> _Arbeitsauftrag_
Bearbeite bitte den Bericht über die Basler Wasserschlacht: Gib ihn von "Von Franziska Stier" bis "einer Wasserschlacht aus." wieder und ersetze dabei "Wasserschlacht" durch "Schneeballschlacht".

> _Vorliegender Text_

Von Franziska Stier & František Matouš – Basel. Trotz dunkler Wolken trugen auch in diesem Jahr die links-alternativen Quartiere St. Johann und Kleinbasel den Kampf um die die Vormachtstellung in Basel mit einer Wasserschlacht aus.
Das Kleinbasel mobilisierte seine MitstreiterInnen mit einem angriffigen Video via Facebook. Dem Aufruf für Samstag, 12. August, folgten in diesem Jahr rund 300 Personen. Das St. Johann machte per SMS mobil und bot seine Horden in orangefarbenen Leuchtwesten auf. Doch nur teilweise gelang es ihnen, MitstreiterInnen zu finden. Unklar ist, ob das Fernbleiben der Großbasler KämpferInnen der Teamfarbe orange, der Ferienabwesenheit oder den Niederlagen der vergangenen Jahre anzulasten ist.

> _Bereitgestellte Auflistung_
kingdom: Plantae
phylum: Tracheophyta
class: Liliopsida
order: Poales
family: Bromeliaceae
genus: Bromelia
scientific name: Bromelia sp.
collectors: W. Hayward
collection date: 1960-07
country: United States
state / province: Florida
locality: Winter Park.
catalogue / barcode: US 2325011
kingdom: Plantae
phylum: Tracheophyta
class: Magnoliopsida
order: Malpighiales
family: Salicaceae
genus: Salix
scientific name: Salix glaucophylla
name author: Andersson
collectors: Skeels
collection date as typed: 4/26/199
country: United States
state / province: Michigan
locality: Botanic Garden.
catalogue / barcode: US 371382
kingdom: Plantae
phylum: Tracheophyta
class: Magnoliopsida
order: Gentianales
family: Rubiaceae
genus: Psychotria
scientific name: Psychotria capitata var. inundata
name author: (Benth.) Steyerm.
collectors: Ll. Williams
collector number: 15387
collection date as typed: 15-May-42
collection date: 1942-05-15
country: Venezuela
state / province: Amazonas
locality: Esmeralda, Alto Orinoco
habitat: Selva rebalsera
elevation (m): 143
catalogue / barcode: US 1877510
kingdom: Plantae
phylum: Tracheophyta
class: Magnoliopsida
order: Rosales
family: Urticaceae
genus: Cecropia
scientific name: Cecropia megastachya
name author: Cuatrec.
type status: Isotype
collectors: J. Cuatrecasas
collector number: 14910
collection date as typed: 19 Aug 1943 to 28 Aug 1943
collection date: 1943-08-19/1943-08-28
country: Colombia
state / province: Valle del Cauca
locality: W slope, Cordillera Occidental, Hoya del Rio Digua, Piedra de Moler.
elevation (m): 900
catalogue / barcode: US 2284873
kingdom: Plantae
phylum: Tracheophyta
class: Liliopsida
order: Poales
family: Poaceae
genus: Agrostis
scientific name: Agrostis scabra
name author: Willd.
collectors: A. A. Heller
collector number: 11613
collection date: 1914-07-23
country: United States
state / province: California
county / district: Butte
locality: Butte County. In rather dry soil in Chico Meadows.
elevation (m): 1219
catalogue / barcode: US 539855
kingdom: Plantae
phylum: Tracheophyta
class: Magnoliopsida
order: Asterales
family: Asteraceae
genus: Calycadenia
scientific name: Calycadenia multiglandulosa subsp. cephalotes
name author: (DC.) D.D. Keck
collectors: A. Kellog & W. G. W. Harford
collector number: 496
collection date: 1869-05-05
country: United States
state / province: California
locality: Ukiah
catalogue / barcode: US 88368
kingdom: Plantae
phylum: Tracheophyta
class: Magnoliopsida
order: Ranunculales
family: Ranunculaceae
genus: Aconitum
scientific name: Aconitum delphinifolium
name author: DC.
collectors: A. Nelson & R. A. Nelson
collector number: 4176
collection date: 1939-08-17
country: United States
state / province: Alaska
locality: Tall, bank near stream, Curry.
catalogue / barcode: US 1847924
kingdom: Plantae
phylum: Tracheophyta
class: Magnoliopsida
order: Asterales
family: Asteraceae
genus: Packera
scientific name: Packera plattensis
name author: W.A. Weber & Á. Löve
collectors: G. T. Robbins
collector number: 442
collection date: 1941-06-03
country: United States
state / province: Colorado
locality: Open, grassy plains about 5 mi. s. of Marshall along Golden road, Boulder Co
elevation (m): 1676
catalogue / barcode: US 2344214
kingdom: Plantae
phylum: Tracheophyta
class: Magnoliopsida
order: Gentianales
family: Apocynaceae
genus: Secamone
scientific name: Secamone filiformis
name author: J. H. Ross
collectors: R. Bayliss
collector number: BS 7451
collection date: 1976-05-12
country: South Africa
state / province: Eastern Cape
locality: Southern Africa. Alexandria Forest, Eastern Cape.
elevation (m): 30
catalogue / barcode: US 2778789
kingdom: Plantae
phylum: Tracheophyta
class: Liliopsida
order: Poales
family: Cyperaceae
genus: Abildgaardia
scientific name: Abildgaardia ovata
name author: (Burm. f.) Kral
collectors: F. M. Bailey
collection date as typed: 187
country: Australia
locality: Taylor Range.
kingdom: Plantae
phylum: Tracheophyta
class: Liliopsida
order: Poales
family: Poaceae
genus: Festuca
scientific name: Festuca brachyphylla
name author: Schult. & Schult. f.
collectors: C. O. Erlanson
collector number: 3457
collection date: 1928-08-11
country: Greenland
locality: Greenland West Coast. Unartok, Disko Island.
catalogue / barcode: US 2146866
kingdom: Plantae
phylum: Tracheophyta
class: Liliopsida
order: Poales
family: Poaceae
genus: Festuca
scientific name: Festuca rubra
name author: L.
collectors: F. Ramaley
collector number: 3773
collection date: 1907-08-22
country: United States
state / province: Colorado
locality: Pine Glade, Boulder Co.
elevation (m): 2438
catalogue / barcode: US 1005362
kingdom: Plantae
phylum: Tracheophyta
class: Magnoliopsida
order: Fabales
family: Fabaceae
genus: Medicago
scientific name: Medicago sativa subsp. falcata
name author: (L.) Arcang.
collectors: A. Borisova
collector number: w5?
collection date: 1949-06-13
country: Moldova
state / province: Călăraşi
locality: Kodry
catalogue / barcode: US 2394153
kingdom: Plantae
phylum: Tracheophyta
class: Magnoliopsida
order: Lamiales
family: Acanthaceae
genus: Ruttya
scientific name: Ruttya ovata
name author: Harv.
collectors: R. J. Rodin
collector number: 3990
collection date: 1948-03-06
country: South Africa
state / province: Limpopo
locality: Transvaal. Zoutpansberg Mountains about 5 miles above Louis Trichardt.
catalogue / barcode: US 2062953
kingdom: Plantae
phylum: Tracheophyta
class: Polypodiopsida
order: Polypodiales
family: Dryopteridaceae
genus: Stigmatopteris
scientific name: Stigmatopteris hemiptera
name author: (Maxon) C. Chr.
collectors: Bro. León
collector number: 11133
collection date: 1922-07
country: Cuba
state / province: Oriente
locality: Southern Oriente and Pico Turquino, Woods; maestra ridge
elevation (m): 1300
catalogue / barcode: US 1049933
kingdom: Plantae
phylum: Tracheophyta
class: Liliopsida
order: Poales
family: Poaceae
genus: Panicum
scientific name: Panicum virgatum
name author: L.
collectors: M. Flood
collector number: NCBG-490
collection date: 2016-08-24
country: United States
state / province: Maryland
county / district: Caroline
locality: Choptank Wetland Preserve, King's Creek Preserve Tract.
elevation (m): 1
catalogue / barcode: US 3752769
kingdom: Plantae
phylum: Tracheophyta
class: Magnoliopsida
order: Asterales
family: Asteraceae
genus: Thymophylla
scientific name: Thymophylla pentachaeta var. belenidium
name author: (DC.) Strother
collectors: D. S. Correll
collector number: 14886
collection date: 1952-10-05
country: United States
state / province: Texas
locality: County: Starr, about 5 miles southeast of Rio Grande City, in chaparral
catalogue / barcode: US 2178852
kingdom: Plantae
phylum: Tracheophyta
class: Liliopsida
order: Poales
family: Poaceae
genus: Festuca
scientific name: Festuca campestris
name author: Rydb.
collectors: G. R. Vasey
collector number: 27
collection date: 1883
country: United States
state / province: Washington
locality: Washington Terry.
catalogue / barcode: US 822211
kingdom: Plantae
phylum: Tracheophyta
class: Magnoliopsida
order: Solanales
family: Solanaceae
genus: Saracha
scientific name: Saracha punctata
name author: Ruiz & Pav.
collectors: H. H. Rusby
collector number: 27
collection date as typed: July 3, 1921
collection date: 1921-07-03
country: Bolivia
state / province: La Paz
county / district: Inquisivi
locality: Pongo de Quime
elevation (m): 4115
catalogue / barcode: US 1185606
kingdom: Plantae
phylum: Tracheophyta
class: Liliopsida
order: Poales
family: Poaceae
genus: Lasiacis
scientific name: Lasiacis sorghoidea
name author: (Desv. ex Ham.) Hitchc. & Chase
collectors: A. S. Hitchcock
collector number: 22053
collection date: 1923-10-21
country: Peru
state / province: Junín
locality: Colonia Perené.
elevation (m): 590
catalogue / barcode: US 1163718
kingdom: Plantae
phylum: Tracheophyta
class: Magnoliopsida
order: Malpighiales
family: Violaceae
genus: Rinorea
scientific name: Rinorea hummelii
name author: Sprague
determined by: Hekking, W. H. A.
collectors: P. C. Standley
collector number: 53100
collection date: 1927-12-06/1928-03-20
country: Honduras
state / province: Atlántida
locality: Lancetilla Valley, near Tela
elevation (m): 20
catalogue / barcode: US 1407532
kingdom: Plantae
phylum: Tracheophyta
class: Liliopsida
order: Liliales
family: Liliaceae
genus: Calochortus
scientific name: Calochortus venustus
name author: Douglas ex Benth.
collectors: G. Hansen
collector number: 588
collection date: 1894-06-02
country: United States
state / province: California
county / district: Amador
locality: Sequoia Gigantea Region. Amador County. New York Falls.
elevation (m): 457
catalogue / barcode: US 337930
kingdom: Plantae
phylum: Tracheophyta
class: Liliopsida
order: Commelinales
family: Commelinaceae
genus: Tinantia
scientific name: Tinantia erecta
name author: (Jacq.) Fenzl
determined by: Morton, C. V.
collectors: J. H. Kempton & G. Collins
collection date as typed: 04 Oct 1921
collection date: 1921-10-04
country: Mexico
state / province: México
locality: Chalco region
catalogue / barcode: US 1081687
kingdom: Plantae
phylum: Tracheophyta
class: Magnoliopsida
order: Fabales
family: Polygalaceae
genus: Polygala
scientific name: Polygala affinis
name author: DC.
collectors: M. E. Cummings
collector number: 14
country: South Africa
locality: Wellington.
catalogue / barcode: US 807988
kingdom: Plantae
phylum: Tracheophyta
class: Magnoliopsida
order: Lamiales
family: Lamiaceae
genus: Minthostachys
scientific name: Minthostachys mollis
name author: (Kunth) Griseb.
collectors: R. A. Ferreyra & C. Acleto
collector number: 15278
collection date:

> _Ergebnis_
Von Franziska Stier & František Matouš – Basel. Trotz dunkler Wolken trugen auch in diesem Jahr die links-alternativen Quartiere St. Johann und Kleinbasel den Kampf um die die Vormachtstellung in Basel mit einer Schneeballschlacht aus.